● **TEXT PASSAGE**:
○ ○ ○ ○ ○
It’s really only a few times in the pilot that I felt overly manipulated by where, why, and when a camera happened to catch the action, and those really occurred in quieter, more emotionally driven parts, parts that seemed a little too charged and private to occur in front of the camera.  I don’t know if that’s praise or not, because here is really where the show shines, which is the depiction of the search party and the characters therein, and Bruce Greenwood’s performance.  I feel that, at least in the pilot, the family is so believably desperate to find the missing father, and so likable, that it pains me to believe that they would allow a camera crew to follow them for the entire trek, even if it is the only way to fund the rescue attempt.

But maybe that’s a needless quibble—the disquiet any family raised on television, in a reality-television driven culture must feel is that of what to reveal and what to keep private, and the family on the show has, for better or worse, been in the public eye for twenty-five years.  It could, in fact, lead to some interesting dramatic moments.

But, like any film or television show of this genre—the “found-footage” thriller—there comes a time, as an audience member, when you want to scream “PUT THE FREAKING CAMERA DOWN AND RUN AWAY!”

So far, the show has been pretty sly about how and why they’re keeping the cameras rolling, but I feel like it’s going to become pretty tortured pretty soon.  Are we really to believe that they will be able to sustain a roaming camera crew for three or four seasons?  They are going to need to recharge batteries and fill up on gas.  Any suggestions?
○ ○ ○ ○ ○
● **MATERIAL PROVIDED**:
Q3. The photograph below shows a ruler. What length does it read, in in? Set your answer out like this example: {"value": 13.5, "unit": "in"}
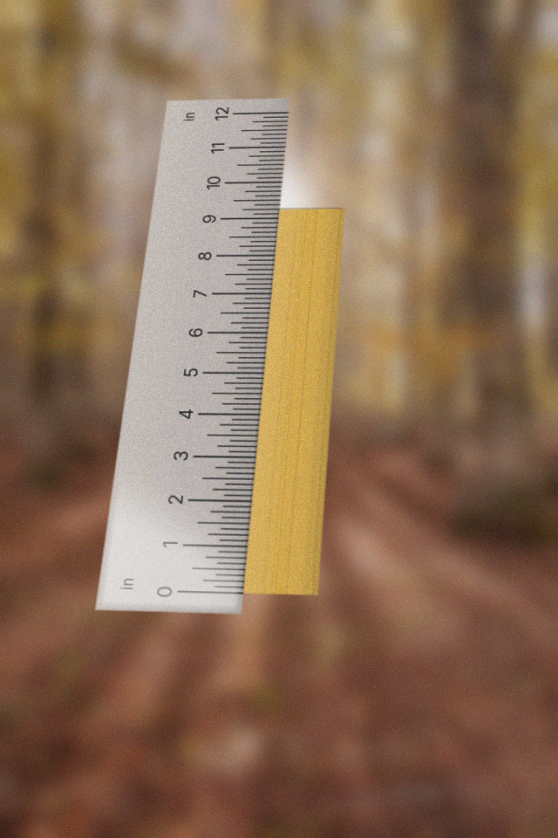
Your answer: {"value": 9.25, "unit": "in"}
○ ○ ○ ○ ○
● **WORK ORDER A**:
Answer these questions using the TV review:
(i) Which actor's performance does the reviewer single out?
(ii) For how many years has the family on the show been in the public eye?
(iii) For how many seasons does the reviewer doubt that a roaming camera crew could be sustained?
● **WORK ORDER B**: Repeat everything in the TV review from "It’s really only" down to "the rescue attempt.".
● **WORK ORDER C**: The TV review says the reviewer sometimes felt manipulated by a camera catching the action. List the three aspects of that camera work it names.

● **YOUR RESPONSE A**:
(i) Bruce Greenwood
(ii) Twenty-five years
(iii) Three or four seasons

● **YOUR RESPONSE B**:
It’s really only a few times in the pilot that I felt overly manipulated by where, why, and when a camera happened to catch the action, and those really occurred in quieter, more emotionally driven parts, parts that seemed a little too charged and private to occur in front of the camera.  I don’t know if that’s praise or not, because here is really where the show shines, which is the depiction of the search party and the characters therein, and Bruce Greenwood’s performance.  I feel that, at least in the pilot, the family is so believably desperate to find the missing father, and so likable, that it pains me to believe that they would allow a camera crew to follow them for the entire trek, even if it is the only way to fund the rescue attempt.

● **YOUR RESPONSE C**: where, why, when